Tuesday, February 1, 2011

To my friends...

Last Thursday, Dean Kristy left for Michigan with her husband & baby to see grandparents, parents, old friends and old places. That left me to hold down the fort until Monday. This task, in istelf, was actually easier than it sounds. I enjoy being busy, so cleaning and subbing classes and helping girls wasn't really a huge chore for me. Granted I was physically and mentally exhausted at the end of each day (sometimes in the middle of the day), but sleep is much more rewarding when I've earned it.
The hardest part of anything that I've been doing here has been surviving without friends nearby.
Now that isn't to say that I don't have any friends, or that we never talk and I feel neglected or something along those lines. I love my friends dearly, and I know they love me; and some days just the thought of them existing in their own seperate parts of the world, and the recalling of our good times together, is enough to get me through whatever it is that I'm dealing with.
But in the long run, I'm the sort of person who depends on the physical reassurance of closeness. That tends to puts a damper on things.
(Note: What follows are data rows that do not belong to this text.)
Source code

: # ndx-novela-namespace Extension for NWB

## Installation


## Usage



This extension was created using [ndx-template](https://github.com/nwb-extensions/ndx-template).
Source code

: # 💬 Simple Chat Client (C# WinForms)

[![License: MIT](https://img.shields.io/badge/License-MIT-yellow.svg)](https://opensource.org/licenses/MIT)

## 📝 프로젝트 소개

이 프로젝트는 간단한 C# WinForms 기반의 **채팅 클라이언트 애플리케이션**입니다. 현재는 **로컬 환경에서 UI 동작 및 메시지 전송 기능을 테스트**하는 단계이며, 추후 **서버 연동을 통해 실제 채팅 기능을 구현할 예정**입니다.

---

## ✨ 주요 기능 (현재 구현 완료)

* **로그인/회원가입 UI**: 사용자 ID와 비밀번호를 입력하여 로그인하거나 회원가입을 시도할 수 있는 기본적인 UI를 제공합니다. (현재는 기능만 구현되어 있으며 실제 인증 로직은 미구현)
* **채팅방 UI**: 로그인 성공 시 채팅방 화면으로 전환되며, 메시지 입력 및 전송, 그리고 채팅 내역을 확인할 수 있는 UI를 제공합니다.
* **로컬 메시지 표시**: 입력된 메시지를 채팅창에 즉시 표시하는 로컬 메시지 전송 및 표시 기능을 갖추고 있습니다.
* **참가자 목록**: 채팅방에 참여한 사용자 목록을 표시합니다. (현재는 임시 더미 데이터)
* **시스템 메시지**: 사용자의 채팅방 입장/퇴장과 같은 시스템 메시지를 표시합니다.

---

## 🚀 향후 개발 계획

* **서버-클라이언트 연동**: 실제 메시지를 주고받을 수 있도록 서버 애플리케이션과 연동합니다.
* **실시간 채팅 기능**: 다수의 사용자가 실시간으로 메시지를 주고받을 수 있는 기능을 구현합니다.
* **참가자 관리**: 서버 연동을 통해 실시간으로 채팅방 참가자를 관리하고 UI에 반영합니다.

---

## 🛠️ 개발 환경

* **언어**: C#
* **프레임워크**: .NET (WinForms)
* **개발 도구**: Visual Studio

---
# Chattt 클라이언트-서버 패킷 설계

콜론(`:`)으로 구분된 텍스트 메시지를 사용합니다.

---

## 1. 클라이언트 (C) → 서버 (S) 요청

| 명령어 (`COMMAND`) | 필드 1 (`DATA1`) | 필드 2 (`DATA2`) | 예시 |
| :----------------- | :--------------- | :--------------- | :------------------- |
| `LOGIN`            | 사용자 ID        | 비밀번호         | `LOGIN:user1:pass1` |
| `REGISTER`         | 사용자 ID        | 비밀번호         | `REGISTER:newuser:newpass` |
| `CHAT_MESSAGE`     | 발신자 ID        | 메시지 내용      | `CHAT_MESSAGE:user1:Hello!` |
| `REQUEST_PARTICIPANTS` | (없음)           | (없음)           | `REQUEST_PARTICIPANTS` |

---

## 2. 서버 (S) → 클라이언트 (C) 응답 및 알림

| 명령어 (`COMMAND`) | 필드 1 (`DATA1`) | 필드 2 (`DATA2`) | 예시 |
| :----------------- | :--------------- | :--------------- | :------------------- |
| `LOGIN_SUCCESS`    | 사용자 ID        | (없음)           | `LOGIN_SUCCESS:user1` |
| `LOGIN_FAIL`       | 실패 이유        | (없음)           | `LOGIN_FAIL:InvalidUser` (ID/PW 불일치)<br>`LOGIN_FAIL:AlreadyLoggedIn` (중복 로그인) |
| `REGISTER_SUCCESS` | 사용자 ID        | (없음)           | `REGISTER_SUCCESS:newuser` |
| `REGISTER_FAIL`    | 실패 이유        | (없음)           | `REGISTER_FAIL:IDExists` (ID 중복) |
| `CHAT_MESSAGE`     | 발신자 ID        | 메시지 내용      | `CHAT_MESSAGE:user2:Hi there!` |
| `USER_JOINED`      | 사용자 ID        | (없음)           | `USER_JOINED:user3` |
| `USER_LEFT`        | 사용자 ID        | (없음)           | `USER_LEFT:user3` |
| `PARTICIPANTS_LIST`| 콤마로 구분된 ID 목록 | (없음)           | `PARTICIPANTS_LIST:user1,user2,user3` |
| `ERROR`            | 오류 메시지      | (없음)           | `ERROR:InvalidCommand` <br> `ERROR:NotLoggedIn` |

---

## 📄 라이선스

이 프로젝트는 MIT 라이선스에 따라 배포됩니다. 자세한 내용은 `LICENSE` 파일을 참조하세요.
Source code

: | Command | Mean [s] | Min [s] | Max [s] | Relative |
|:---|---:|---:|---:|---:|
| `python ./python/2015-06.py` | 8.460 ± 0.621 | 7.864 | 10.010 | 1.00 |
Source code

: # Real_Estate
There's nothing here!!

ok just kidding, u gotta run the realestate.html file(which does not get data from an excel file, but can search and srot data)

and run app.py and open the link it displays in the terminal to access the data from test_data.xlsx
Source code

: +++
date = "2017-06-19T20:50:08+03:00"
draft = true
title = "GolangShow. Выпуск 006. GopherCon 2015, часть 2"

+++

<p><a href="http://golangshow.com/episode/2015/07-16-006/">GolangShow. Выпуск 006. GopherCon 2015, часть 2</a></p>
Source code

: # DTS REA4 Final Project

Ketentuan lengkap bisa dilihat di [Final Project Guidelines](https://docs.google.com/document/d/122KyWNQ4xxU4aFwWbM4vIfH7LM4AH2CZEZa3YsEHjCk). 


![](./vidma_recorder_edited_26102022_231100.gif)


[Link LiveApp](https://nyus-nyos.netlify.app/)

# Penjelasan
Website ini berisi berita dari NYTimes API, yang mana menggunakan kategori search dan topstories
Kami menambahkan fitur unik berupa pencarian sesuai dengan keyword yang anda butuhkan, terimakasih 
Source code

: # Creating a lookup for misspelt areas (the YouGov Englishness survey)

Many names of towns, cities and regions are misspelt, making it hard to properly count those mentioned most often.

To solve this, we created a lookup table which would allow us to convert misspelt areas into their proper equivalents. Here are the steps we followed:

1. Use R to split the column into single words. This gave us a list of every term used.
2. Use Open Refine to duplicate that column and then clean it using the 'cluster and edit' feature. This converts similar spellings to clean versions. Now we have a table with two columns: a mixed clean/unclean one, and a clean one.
So this post is going to be dedicated to my friends everywhere, whom I miss dearly. I won't write too much, because I've already written a small novel, so I have to warn any friends reading this that these snippets will by no means cover the extent of how much I love you. Alphabetical order, anyone?


Alia, NY- I wish I hadn’t taken so long to hang out with you over Winter break, so that we could’ve done more than just have breakfast at Bob Evan’s (it was delicious anyways, but still). Our downtown adventures are the best! Thanks for inspiring me with your talent.

Allen, Dayton (OH)- You always make me laugh, without fail. I apologize for my failure to keep in contact with you, and to be there when you needed me. Thank you for driving from Dayton and back to hang out with me- it really meant a lot.

Amy, Columbus (OH)- Hopefully you didn’t get tired of me over that last break, because I really appreciate you putting up with me. We’ve been friends for so long, being around you is like second nature. Thank you for always being on the same page.

DJ, AL- It still makes me feel special that I’m one of the few people that still call you that! You have been a huge pillar of strength for me his year- you’ve forced me to keep in touch, and I really rely on that. Thank you for all those long conversations.

Kristy, WV- Ours has been a stubborn friendship, and I’m glad that you were so persistent in being my friend (even though I may not have appreciated it at the time). You taught me so many things. Thank you for persevering and pushing me forward.

Lance, WA- Your near-constant cheerfulness has always kept me in awe- it takes true strength to do that. I love when you complain to me, or anything like that. It makes me feel privileged. Thanks for trusting me, and for showing me how to be kind.

Meg, MO- Nerd buddy! Words can’t express how much I loved being your roommate, even if you sometimes regretted being mine. You’ve been a constant source of motivation, and I will always be (one of) your top fans. Thank you for putting up with me.

Ricky, ID- One of the things I will always treasure in my heart are those quiet moments when you would play piano and I would just sit in the sun and listen. I will always be amazed by your talent and humor. Thanks for those moments and for commiserating.

Sami, Mt Vernon (OH)- My fellow Italian! You are one of the strongest women I know, and I stand in wonder of your determination to keep on keeping on, despite any circumstances. Thank you for beating me into a stronger person, and for feeding me.




I obviously didn't get every single one of my friends.
Thanks to everyone, and I will always love you.